►

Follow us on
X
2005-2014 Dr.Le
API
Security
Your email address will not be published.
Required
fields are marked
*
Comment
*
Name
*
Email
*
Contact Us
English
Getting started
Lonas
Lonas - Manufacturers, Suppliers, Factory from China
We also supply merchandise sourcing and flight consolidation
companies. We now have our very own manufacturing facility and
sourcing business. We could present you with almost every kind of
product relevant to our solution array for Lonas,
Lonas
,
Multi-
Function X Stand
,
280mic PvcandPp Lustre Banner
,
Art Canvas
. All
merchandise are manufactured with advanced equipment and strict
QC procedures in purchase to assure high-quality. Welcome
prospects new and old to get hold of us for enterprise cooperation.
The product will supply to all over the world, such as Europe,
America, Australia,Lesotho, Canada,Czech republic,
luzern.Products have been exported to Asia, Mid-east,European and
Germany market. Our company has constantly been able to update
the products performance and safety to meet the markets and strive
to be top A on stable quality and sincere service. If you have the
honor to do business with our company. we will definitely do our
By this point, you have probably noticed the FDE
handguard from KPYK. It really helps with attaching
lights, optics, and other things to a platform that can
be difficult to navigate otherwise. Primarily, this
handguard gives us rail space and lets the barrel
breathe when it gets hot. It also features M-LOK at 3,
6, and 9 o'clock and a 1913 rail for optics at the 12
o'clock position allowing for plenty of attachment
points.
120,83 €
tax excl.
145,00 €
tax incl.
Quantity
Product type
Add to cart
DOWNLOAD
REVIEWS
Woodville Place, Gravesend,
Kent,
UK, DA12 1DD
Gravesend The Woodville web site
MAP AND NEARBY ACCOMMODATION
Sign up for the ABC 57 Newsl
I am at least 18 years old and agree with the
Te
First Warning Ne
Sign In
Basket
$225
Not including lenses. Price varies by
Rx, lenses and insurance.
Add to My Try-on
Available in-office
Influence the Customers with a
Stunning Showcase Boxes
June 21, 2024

◄

**What the exercise asks**
Copy out every line of the records above, keeping each line identical to how it appears.

**Response box**
Follow us on
X
2005-2014 Dr.Le
API
Security
Your email address will not be published.
Required
fields are marked
*
Comment
*
Name
*
Email
*
Contact Us
English
Getting started
Lonas
Lonas - Manufacturers, Suppliers, Factory from China
We also supply merchandise sourcing and flight consolidation
companies. We now have our very own manufacturing facility and
sourcing business. We could present you with almost every kind of
product relevant to our solution array for Lonas,
Lonas
,
Multi-
Function X Stand
,
280mic PvcandPp Lustre Banner
,
Art Canvas
. All
merchandise are manufactured with advanced equipment and strict
QC procedures in purchase to assure high-quality. Welcome
prospects new and old to get hold of us for enterprise cooperation.
The product will supply to all over the world, such as Europe,
America, Australia,Lesotho, Canada,Czech republic,
luzern.Products have been exported to Asia, Mid-east,European and
Germany market. Our company has constantly been able to update
the products performance and safety to meet the markets and strive
to be top A on stable quality and sincere service. If you have the
honor to do business with our company. we will definitely do our
By this point, you have probably noticed the FDE
handguard from KPYK. It really helps with attaching
lights, optics, and other things to a platform that can
be difficult to navigate otherwise. Primarily, this
handguard gives us rail space and lets the barrel
breathe when it gets hot. It also features M-LOK at 3,
6, and 9 o'clock and a 1913 rail for optics at the 12
o'clock position allowing for plenty of attachment
points.
120,83 €
tax excl.
145,00 €
tax incl.
Quantity
Product type
Add to cart
DOWNLOAD
REVIEWS
Woodville Place, Gravesend,
Kent,
UK, DA12 1DD
Gravesend The Woodville web site
MAP AND NEARBY ACCOMMODATION
Sign up for the ABC 57 Newsl
I am at least 18 years old and agree with the
Te
First Warning Ne
Sign In
Basket
$225
Not including lenses. Price varies by
Rx, lenses and insurance.
Add to My Try-on
Available in-office
Influence the Customers with a
Stunning Showcase Boxes
June 21, 2024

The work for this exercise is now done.